Ein großer Schritt für die kulturelle Filmförderung, ein kleiner Schritt für das Filmerbe

Tabea Rößner, filmpolitische Sprecherin der Bundestagsfraktion BÜNDNIS 90/DIE GRÜNEN, erklärt zum Abschluss der Haushaltsberatungen im Filmbereich:

Ich begrüße sehr, dass unser Druck Wirkung gezeigt hat und in den gestrigen Haushaltsberatungen die kulturelle Filmförderung durch die Beauftragte der Bundesregierung für Kultur und Medien um 15 Millionen Euro erhöht wurde! Ende September hatte ich für die Fraktion BÜNDNIS 90/DIE GRÜNEN im Ausschuss für Kultur und Medien gefordert, sowohl die wirtschaftliche Förderung als auch die kulturelle Filmförderung signifikant zu erhöhen. Ich freue mich sehr, dass nun zumindest Letzteres Eingang in den Haushalt gefunden hat.
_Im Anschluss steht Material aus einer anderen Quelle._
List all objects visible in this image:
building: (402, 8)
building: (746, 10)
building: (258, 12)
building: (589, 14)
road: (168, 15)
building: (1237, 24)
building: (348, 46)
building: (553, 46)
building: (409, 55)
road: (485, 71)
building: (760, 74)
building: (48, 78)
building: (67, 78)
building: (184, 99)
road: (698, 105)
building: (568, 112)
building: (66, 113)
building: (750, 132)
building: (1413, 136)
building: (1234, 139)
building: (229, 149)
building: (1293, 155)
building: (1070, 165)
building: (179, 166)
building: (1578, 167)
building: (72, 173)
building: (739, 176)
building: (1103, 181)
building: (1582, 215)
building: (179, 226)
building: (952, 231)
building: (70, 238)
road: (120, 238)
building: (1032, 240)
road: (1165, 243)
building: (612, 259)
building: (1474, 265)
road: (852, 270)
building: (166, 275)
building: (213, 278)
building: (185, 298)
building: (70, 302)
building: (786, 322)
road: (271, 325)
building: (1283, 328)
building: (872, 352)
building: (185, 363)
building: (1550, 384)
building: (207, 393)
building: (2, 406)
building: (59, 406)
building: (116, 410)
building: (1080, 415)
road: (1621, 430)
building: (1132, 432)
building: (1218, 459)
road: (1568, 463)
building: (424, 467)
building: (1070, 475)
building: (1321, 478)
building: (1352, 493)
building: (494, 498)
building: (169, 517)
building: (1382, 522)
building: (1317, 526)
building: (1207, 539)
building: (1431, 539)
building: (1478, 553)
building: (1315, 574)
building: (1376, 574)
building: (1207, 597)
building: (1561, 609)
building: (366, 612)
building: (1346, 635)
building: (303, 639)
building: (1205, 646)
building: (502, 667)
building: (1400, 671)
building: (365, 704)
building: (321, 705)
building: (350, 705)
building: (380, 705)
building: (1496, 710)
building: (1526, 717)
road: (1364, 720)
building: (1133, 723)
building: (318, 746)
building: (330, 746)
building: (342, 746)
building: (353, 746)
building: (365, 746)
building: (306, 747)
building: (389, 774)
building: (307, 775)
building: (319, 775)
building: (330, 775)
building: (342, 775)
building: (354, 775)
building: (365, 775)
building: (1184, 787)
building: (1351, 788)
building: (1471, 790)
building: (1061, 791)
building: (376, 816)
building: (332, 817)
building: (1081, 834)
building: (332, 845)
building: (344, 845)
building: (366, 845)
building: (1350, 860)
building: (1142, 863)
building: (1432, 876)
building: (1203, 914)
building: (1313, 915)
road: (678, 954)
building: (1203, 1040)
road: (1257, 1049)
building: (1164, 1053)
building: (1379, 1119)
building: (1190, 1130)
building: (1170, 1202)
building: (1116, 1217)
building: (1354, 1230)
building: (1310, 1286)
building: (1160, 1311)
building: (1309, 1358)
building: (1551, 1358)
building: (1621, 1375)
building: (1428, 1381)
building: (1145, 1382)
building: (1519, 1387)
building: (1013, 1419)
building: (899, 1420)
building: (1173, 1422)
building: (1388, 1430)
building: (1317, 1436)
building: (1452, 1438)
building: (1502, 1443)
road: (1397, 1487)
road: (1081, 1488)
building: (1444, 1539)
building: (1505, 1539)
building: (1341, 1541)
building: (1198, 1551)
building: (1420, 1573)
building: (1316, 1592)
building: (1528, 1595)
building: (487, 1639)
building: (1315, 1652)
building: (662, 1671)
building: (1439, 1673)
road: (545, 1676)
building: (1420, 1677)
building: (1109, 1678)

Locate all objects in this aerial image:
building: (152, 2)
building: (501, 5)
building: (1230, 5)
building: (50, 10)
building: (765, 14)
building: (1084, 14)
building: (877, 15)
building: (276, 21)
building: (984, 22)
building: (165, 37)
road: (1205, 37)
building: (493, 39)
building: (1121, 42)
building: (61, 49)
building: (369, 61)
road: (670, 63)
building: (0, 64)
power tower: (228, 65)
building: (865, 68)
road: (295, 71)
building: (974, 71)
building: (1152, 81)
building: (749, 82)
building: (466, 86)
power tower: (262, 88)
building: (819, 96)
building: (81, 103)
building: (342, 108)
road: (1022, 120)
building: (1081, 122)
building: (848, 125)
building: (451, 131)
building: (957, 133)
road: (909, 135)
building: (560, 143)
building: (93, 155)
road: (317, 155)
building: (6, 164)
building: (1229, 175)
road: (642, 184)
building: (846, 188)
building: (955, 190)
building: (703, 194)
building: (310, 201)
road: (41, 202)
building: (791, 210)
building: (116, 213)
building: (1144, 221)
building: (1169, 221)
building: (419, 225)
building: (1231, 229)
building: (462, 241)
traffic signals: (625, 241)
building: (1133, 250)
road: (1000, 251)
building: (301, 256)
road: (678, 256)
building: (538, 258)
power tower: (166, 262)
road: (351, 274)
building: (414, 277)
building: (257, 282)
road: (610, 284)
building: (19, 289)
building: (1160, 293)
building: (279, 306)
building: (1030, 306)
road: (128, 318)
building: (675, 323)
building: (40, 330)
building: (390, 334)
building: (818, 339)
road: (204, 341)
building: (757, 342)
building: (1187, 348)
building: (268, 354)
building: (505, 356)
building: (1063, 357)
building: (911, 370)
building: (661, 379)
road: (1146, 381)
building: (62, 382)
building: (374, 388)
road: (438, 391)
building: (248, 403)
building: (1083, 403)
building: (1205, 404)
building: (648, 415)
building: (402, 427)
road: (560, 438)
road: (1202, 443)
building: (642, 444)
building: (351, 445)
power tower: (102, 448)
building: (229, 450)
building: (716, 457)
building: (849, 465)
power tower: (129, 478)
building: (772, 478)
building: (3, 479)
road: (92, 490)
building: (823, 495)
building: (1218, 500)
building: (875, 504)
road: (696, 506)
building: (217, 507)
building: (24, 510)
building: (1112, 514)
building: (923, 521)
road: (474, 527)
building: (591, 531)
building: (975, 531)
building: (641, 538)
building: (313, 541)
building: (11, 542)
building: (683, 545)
Bei der wirtschaftlichen Filmförderung in Form des Deutscher Filmförderfonds wurde zwar die langfristige Planung nach oben korrigiert. Das Gesamtvolumen aber, das unverändert bei 50 Millionen Euro liegt und 2015 überbucht werden musste, bleibt leider ungenügend. Auch beim Filmerbe wissen wir seit Langem, dass mehr passieren muss: Nun ist wieder eine Million Euro vorgesehen. Wenn die BKM den vom eigenen Haus vorgestellten Zahlen zum Finanzierungsbedarf traut, sollte das Filmerbe aber jährlich mindestens mit  10 Mio. Euro gefördert werden. Da wirkt die eine Million doch eher wie ein Tropfen auf den heißen Stein.